Now that my daughter is alone with all of this on her shoulders I am beating myself up. That is why I haven’t been writing parenting articles as much as in the past. I feel like I didn’t properly fulfill the role of a mother. I feel like I let her go off before she was really ready. And I regret that.


So many regrets sometimes with your kids. Sometimes, you don’t really know what is best, no matter how much you read about the psychology of parenting. Sometimes the reality is different than the theory. You can’t always know your child’s capacity for what they can do until they are tested.


My daughter’s first year on her own


This year has tested my daughter for sure. And she still seems to be doing well in spite of it all. She is managing calls with doctors, calls with lawyers, and getting a new car to replace the one that got totaled. She is relying on her dad for help, and he is coming through.


Still, I feel guilty for not being there. I feel like I should be right there by her side through all of this, instead of just on video calls. I feel like I should be carrying her through the hard times.
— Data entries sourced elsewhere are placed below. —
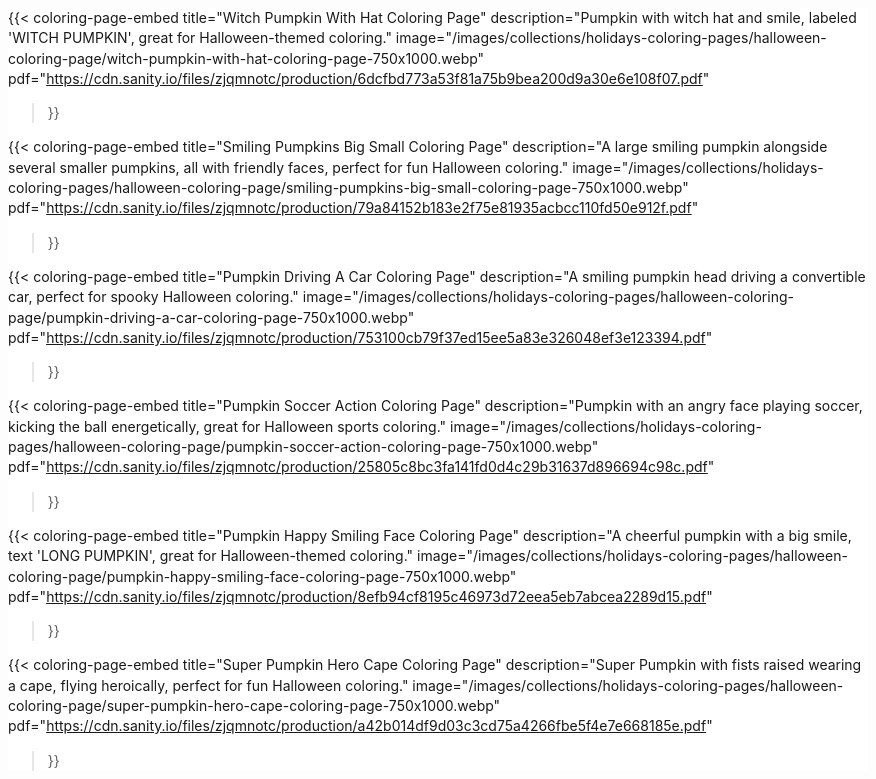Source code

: 
{{< coloring-page-embed
  title="Witch Pumpkin With Hat Coloring Page"
  description="Pumpkin with witch hat and smile, labeled 'WITCH PUMPKIN', great for Halloween-themed coloring."
  image="/images/collections/holidays-coloring-pages/halloween-coloring-page/witch-pumpkin-with-hat-coloring-page-750x1000.webp"
  pdf="https://cdn.sanity.io/files/zjqmnotc/production/6dcfbd773a53f81a75b9bea200d9a30e6e108f07.pdf"
>}}


{{< coloring-page-embed
  title="Smiling Pumpkins Big Small Coloring Page"
  description="A large smiling pumpkin alongside several smaller pumpkins, all with friendly faces, perfect for fun Halloween coloring."
  image="/images/collections/holidays-coloring-pages/halloween-coloring-page/smiling-pumpkins-big-small-coloring-page-750x1000.webp"
  pdf="https://cdn.sanity.io/files/zjqmnotc/production/79a84152b183e2f75e81935acbcc110fd50e912f.pdf"
>}}


{{< coloring-page-embed
  title="Pumpkin Driving A Car Coloring Page"
  description="A smiling pumpkin head driving a convertible car, perfect for spooky Halloween coloring."
  image="/images/collections/holidays-coloring-pages/halloween-coloring-page/pumpkin-driving-a-car-coloring-page-750x1000.webp"
  pdf="https://cdn.sanity.io/files/zjqmnotc/production/753100cb79f37ed15ee5a83e326048ef3e123394.pdf"
>}}


{{< coloring-page-embed
  title="Pumpkin Soccer Action Coloring Page"
  description="Pumpkin with an angry face playing soccer, kicking the ball energetically, great for Halloween sports coloring."
  image="/images/collections/holidays-coloring-pages/halloween-coloring-page/pumpkin-soccer-action-coloring-page-750x1000.webp"
  pdf="https://cdn.sanity.io/files/zjqmnotc/production/25805c8bc3fa141fd0d4c29b31637d896694c98c.pdf"
>}}


{{< coloring-page-embed
  title="Pumpkin Happy Smiling Face Coloring Page"
  description="A cheerful pumpkin with a big smile, text 'LONG PUMPKIN', great for Halloween-themed coloring."
  image="/images/collections/holidays-coloring-pages/halloween-coloring-page/pumpkin-happy-smiling-face-coloring-page-750x1000.webp"
  pdf="https://cdn.sanity.io/files/zjqmnotc/production/8efb94cf8195c46973d72eea5eb7abcea2289d15.pdf"
>}}


{{< coloring-page-embed
  title="Super Pumpkin Hero Cape Coloring Page"
  description="Super Pumpkin with fists raised wearing a cape, flying heroically, perfect for fun Halloween coloring."
  image="/images/collections/holidays-coloring-pages/halloween-coloring-page/super-pumpkin-hero-cape-coloring-page-750x1000.webp"
  pdf="https://cdn.sanity.io/files/zjqmnotc/production/a42b014df9d03c3cd75a4266fbe5f4e7e668185e.pdf"
>}}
But, she has learned how to carry herself. She has become an adult in these last months and learned to do it on her own.


She has learned about divorce paperwork, eviction, and going to small claims court. She has learned about home repairs and all the associated time and cost. She has learned what it is like to survive despite the odds with her car accident.


This year has been a trial by fire for her, and I am so proud of the way that she has come through it all. She is a strong person, a fighter, and someone who knows that life can’t be sunshine and roses all the time.


She has shown a surprising amount of bravery and resilience through everything that she has gone through during this time. She has asked for help when she needed it. And, she has learned to become a strong person.


As a mom, maybe that is what success is. Having a child that is capable of taking care of themselves through all of the toughest times.


Still, in some ways, I feel like I failed her.